Funding liquidity would become relevant if cash investors withdrew from FICC, perhaps after the failure of a sponsored hedge fund. The Fed could put itself in cash investors’ position, lending directly on the FICC platform. Indeed, only two months ago, the WSJ reported the Fed considered adding a sponsored repo facility to its evolving monetary policy implementation framework. So far, this has not happened. In part, legal concerns might be at play given the FICC’s DFMU status (designated financial market utility). Fed lending to DFMUs requires a Fed Board finding of “unusual and exigent circumstances” and consultation with the Treasury Secretary (12 U.S. Code § 5465(b)). This roughly parallels the famous Sec. 13(3) emergency lending authority to non-banks. So far, neither provision has been triggered. Stay tuned.
Short of a 13(3) announcement, funding liquidity to sponsored repo borrowers could only be provided indirectly, through the dealers. Hypothetically, a dealer could borrow repo through the Fed’s current auctions, and lend into the sponsored market. Such indirect support might face serious limitations. After all, the whole raison d’être of sponsored repo was “freeing up capital” for the dealers and BHCs. Reintermediation would require recommitment of this capital. Judging by low take-up in the first large repo auctions last week, dealers seem reluctant to offer their balance sheets for any purpose at this point.
Given that a run on sponsored repo has not yet happened, Fed actions have a more direct bearing to relative value traders through the impact those actions may have on market liquidity (as opposed to funding liquidity ). As hinted on Sunday evening’s FOMC conference call, the Fed was initially hoping the large repo auctions to dealers would encourage them to make steadier markets. Low dealer take-up of repo got the Fed moving to outright purchases of at least $700 billion in treasury and agency securities (with few exceptions, the Fed is legally not allowed to purchase private credit assets). Note that the Fed’s goal here is to stabilize market pricing conditions (dealer of last resort), not merely increasing bank reserves, which given the scale of purchases, are once again on a path to super-abundance.
To the distressed hedge funds, these market purchases might come as a lifeline. If the relative value trades are coming under pressure due to slower appreciation of treasuries (slower than the futures leg, that is), Fed purchases in the cash market could bring more rapid appreciation. The hedge funds were profiting by assuming liquidity risk, and Fed actions are intended to make this liquidity risk disappear. It might work, it might not. It remains to be seen.

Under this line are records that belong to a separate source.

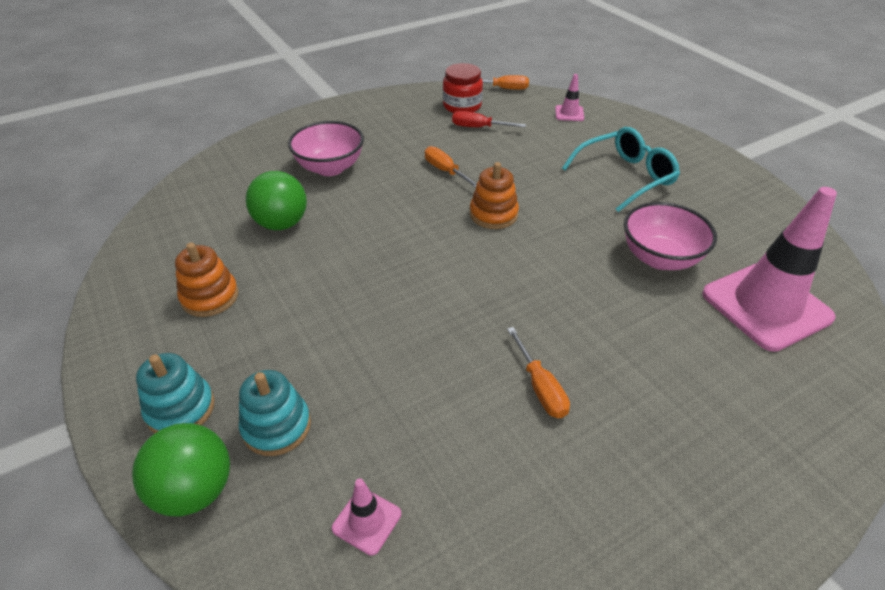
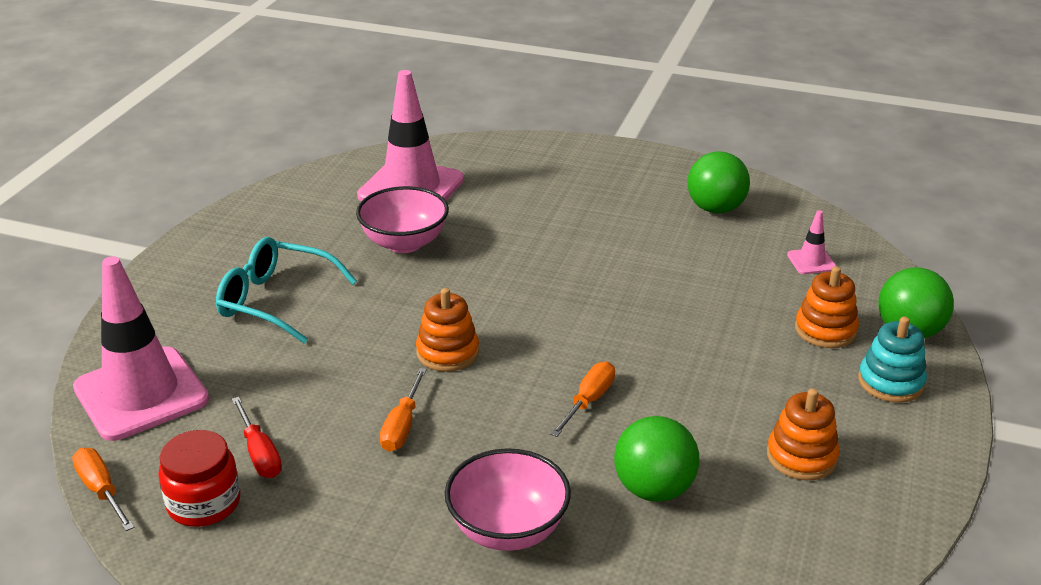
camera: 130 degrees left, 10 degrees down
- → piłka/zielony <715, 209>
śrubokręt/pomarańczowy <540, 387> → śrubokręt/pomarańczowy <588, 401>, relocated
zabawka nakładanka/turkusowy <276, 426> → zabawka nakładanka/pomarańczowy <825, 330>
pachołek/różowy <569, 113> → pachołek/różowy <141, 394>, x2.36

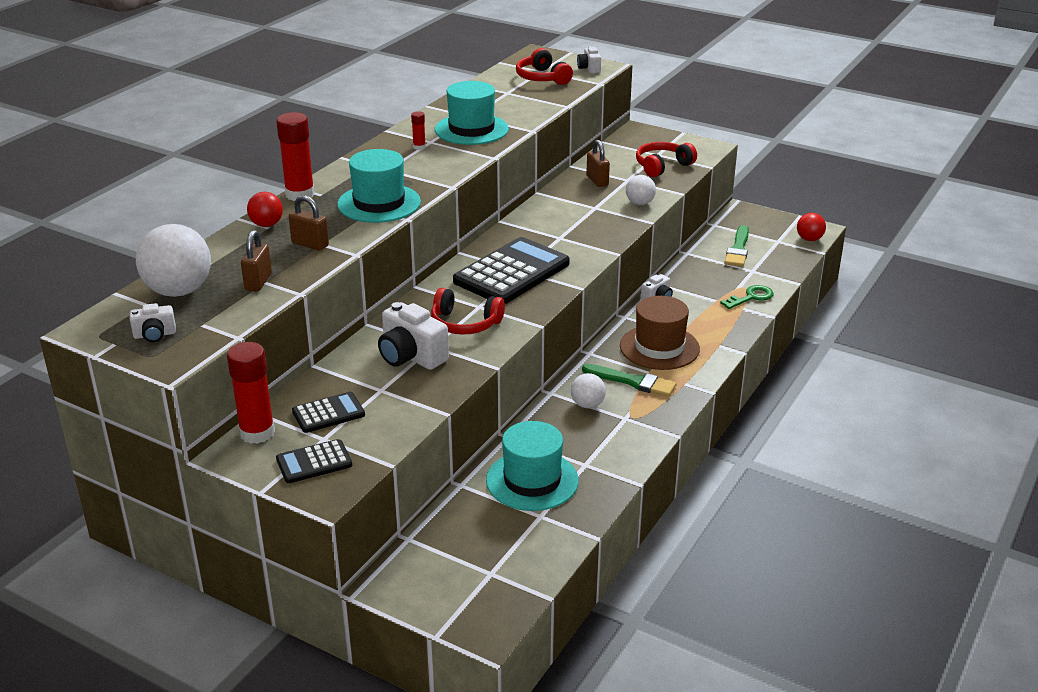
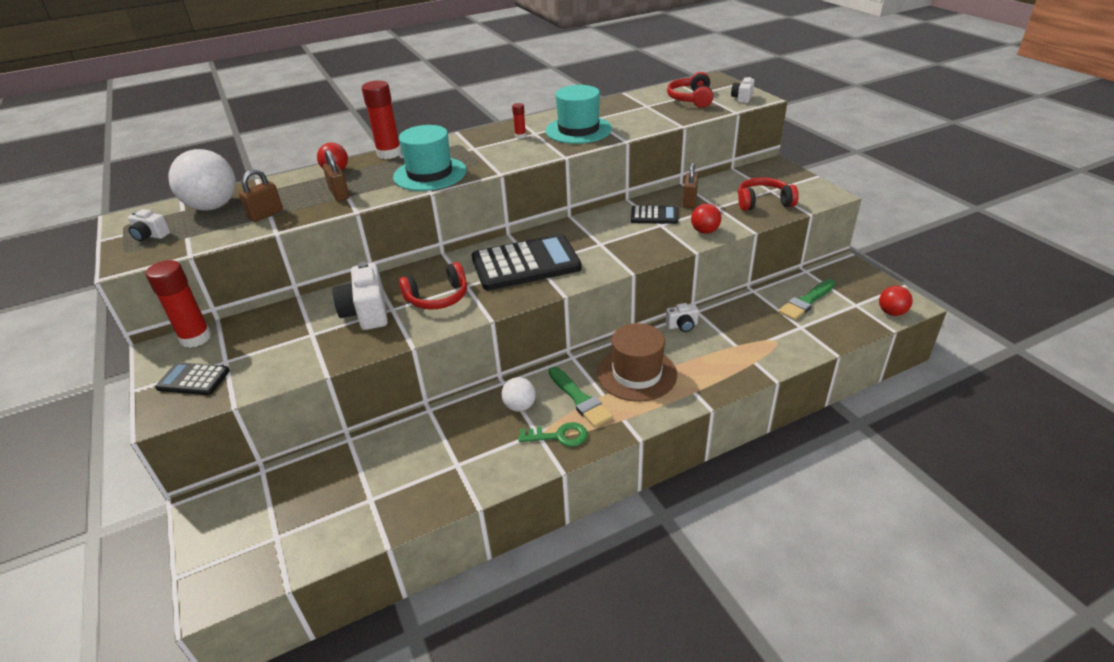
camera: 35 degrees right, 5 degrees up
kapelusz/turkusowy <532, 480> → -
kalkulator/czarny <328, 413> → kalkulator/czarny <654, 216>, relocated
klucz/zielony <751, 297> → klucz/zielony <559, 436>, relocated
piłka/biały <640, 203> → piłka/czerwony <704, 231>
słuchawki/czerwony <465, 323> → słuchawki/czerwony <438, 297>, 75 degrees counterclockwise

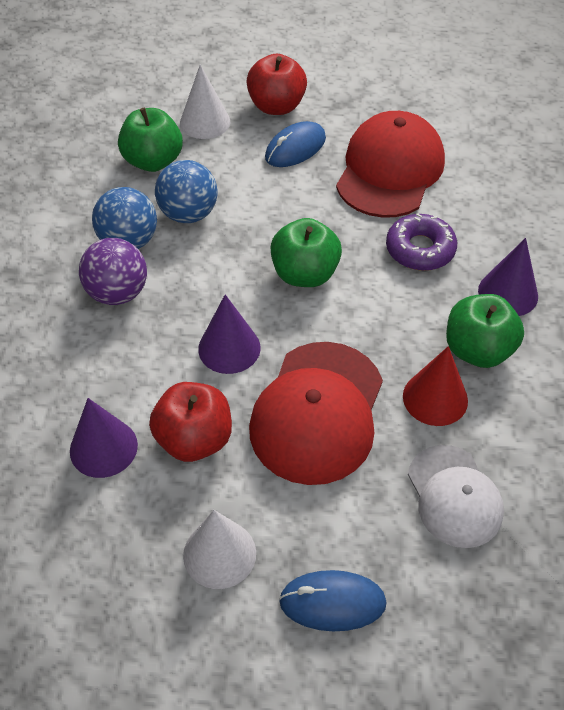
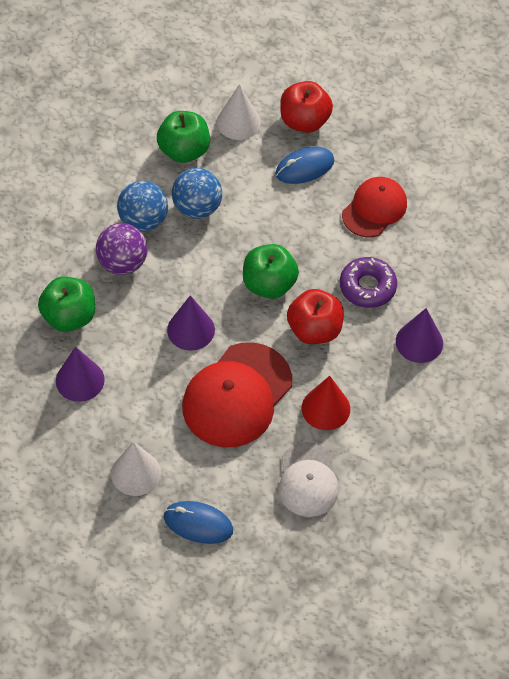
camera: 15 degrees right, 5 degrees up
jabłko/czerwony <194, 439> → jabłko/czerwony <314, 330>, relocated
jabłko/zielony <477, 350> → jabłko/zielony <69, 317>, relocated
czapka/czerwony <390, 170> → czapka/czerwony <374, 209>, x0.64

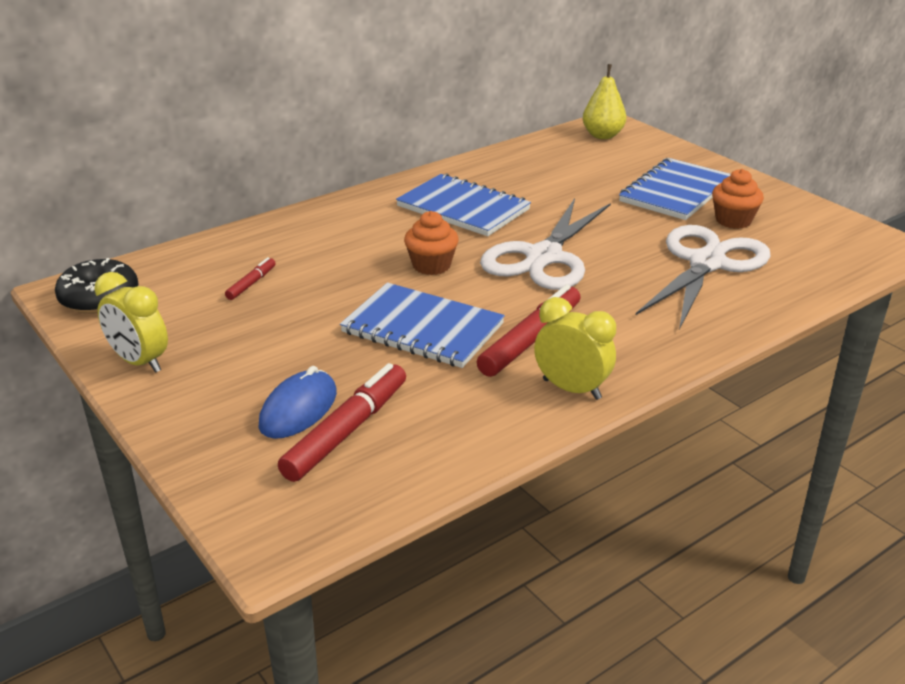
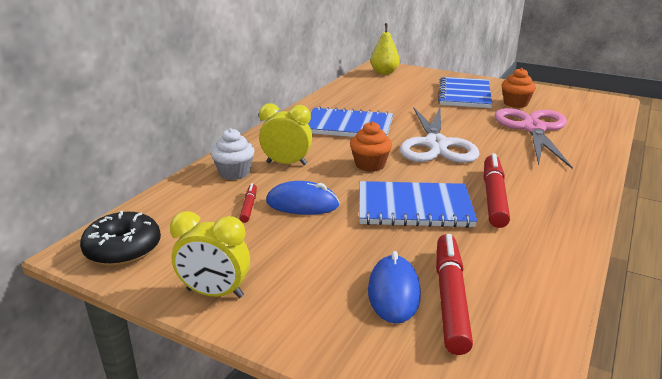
camera: 25 degrees left, 5 degrees down
- → muffinka/biały <234, 173>
- → myszka/niebieski <302, 204>
budzik/żółty <572, 389> → budzik/żółty <286, 163>, relocated
nożyczki/biały <707, 263> → nożyczki/różowy <533, 128>

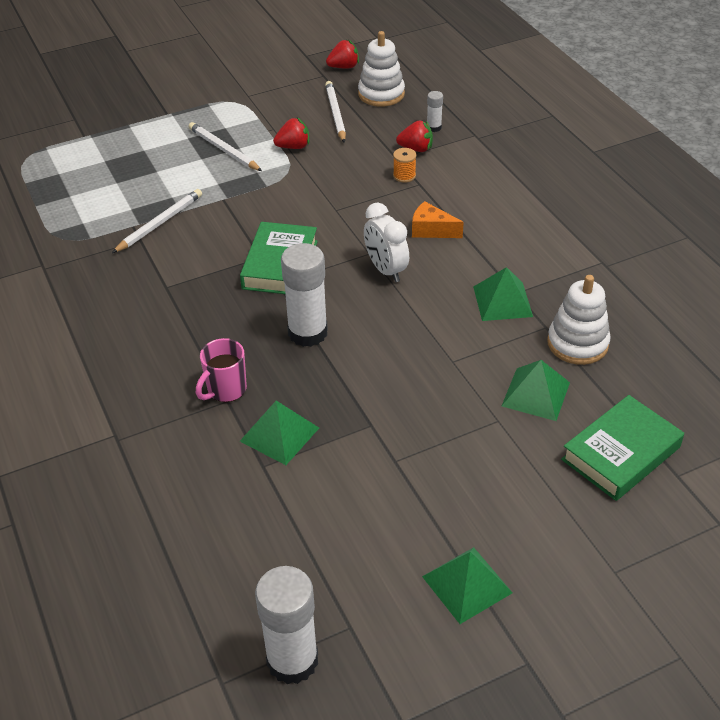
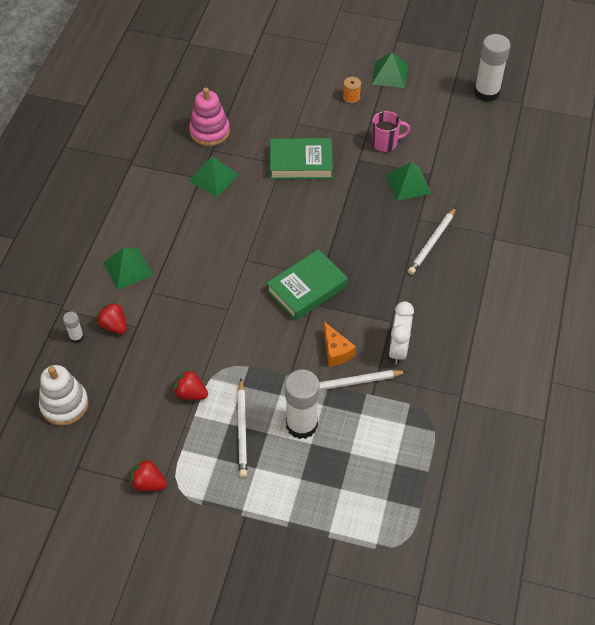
camera: 140 degrees left, 10 degrees up
kubek/różowy <226, 390> → kubek/różowy <385, 143>, relocated
klej w sztyfcie/biały <307, 333> → klej w sztyfcie/biały <301, 424>, relocated
ołówek/biały <335, 114> → ołówek/biały <432, 242>, relocated
truskawka/czerwony <344, 67> → truskawka/czerwony <148, 483>, relocated
budzik/biały <386, 270> → budzik/biały <398, 349>, relocated
szpulka/pomarańczowy <404, 176> → szpulka/pomarańczowy <351, 97>, relocated
ser/pomarańczowy <431, 230> → ser/pomarańczowy <336, 351>, relocated
piramida/zielony <536, 394> → piramida/zielony <128, 268>, relocated
książka/zielony <621, 453> → książka/zielony <301, 163>, relocated
zabawka nakładanka/biały <577, 343> → zabawka nakładanka/różowy <209, 132>

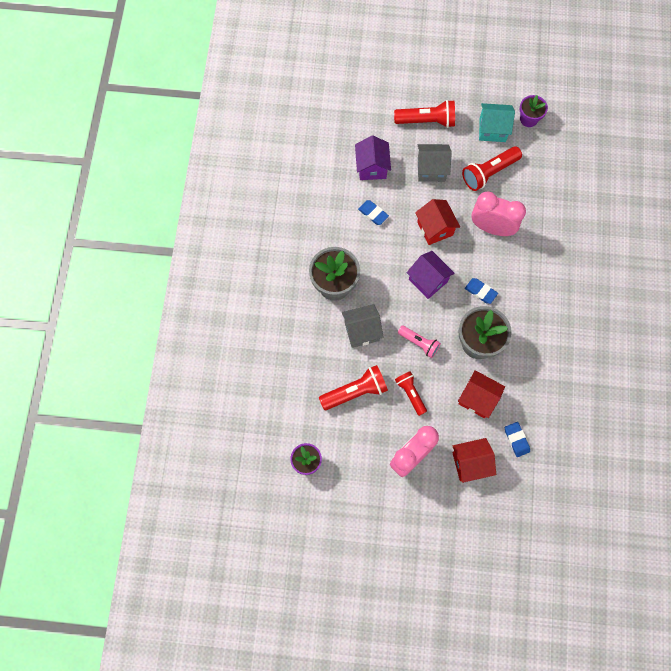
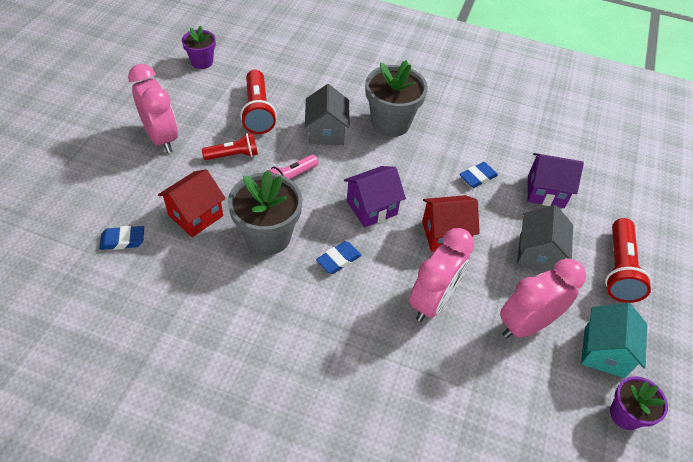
camera: 100 degrees right, 20 degrees down
domek/czerwony <470, 463> → -
latarka/czerwony <489, 173> → budzik/różowy <526, 324>

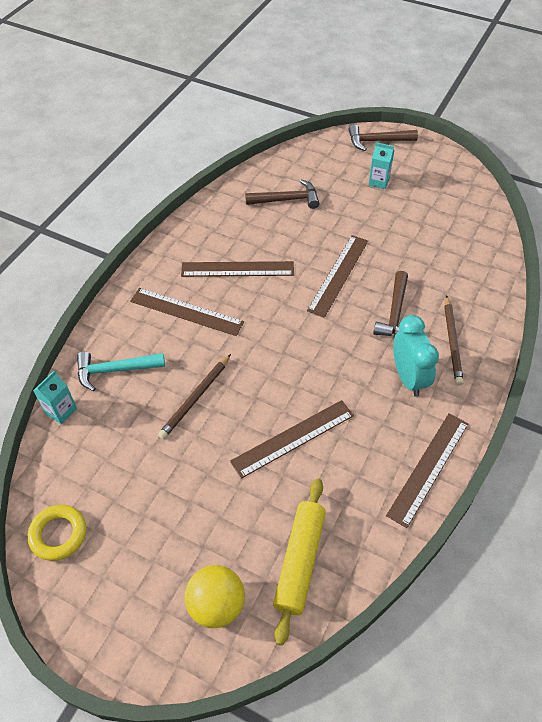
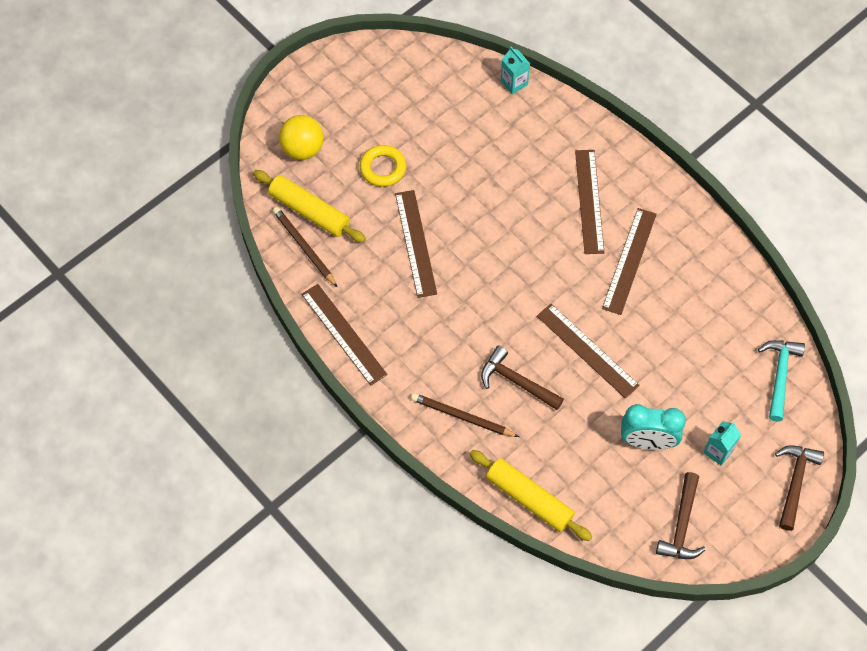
camera: 110 degrees right, 10 degrees up
- → wałek do ciasta/żółty <529, 499>
pierścień/żółty <58, 534> → pierścień/żółty <383, 168>, relocated
młotek/turkusowy <114, 370> → młotek/turkusowy <779, 375>, relocated
ołówek/brązowy <195, 398> → ołówek/brązowy <304, 247>, relocated
młotek/brązowy <287, 200> → młotek/brązowy <682, 525>, relocated
budzik/turkusowy <408, 378> → budzik/turkusowy <647, 441>, relocated
linijka/brązowy <186, 311> → linijka/brązowy <589, 201>, 45 degrees counterclockwise

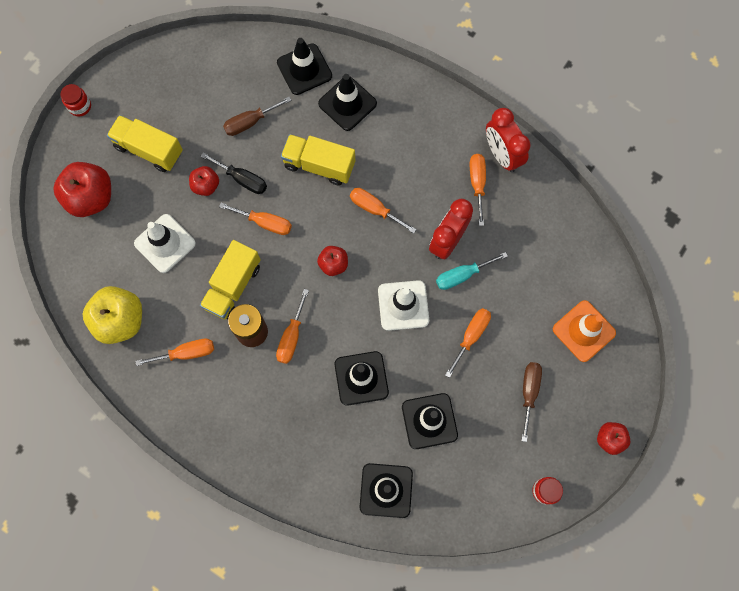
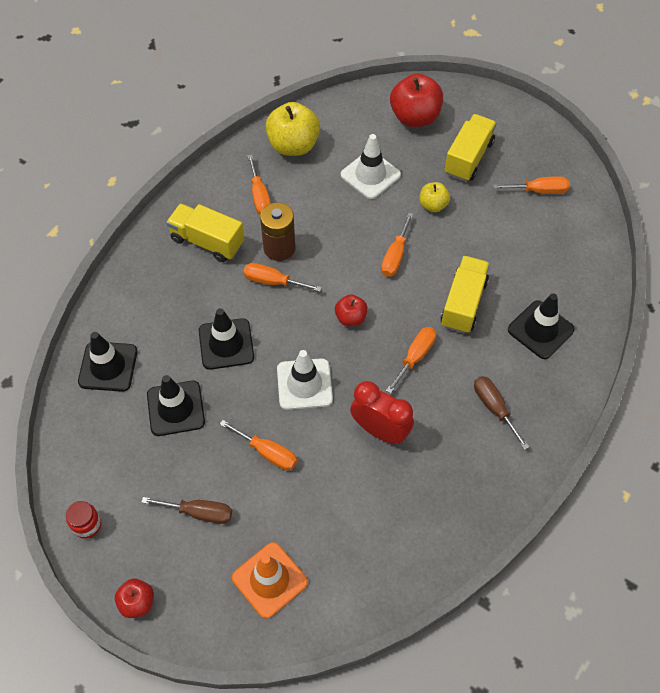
camera: 90 degrees right, 15 degrees down
słoik/czerwony <80, 106> → -
śrubokręt/czarny <242, 179> → -
pachołek/czarny <304, 69> → -
śrubokręt/turkusowy <462, 275> → -
budzik/czerwony <502, 155> → -
ciężarówka/żółty <233, 286> → ciężarówka/żółty <207, 241>, relocated
śrubokręt/brązowy <250, 122> → śrubokręt/brązowy <494, 408>, relocated
śrubokręt/pomarańczowy <477, 184> → śrubokręt/pomarańczowy <539, 191>, relocated
jabłko/czerwony <206, 186> → jabłko/żółty <433, 205>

All of this goes to the technical question of how the Fed might support (or is already supporting, wittingly, or unwittingly) sponsored repo. The broader question, of course, is whether the Fed should offer such support in the first place. To ask this question is already to acknowledge the decline of the post-crisis order. If sponsored repo is the regulatory work-around it appears to be, its growth would compromise the immunity system that the post-crisis order was so desperately trying to boost. Repo in the time of corona is a wakeup call for regulators: the public’s financial health should come first.
[1] FRBNY’s triparty repo statistics only begin in 2010. The $5 trillion figure is my back-of-the-envelope calculation based on the primary dealer survey. It aggregates “securities out” figures for Jan. 2007, and discounts it somewhat to account for haircuts. Working with repo statistics presents challenges that are beyond our current scope.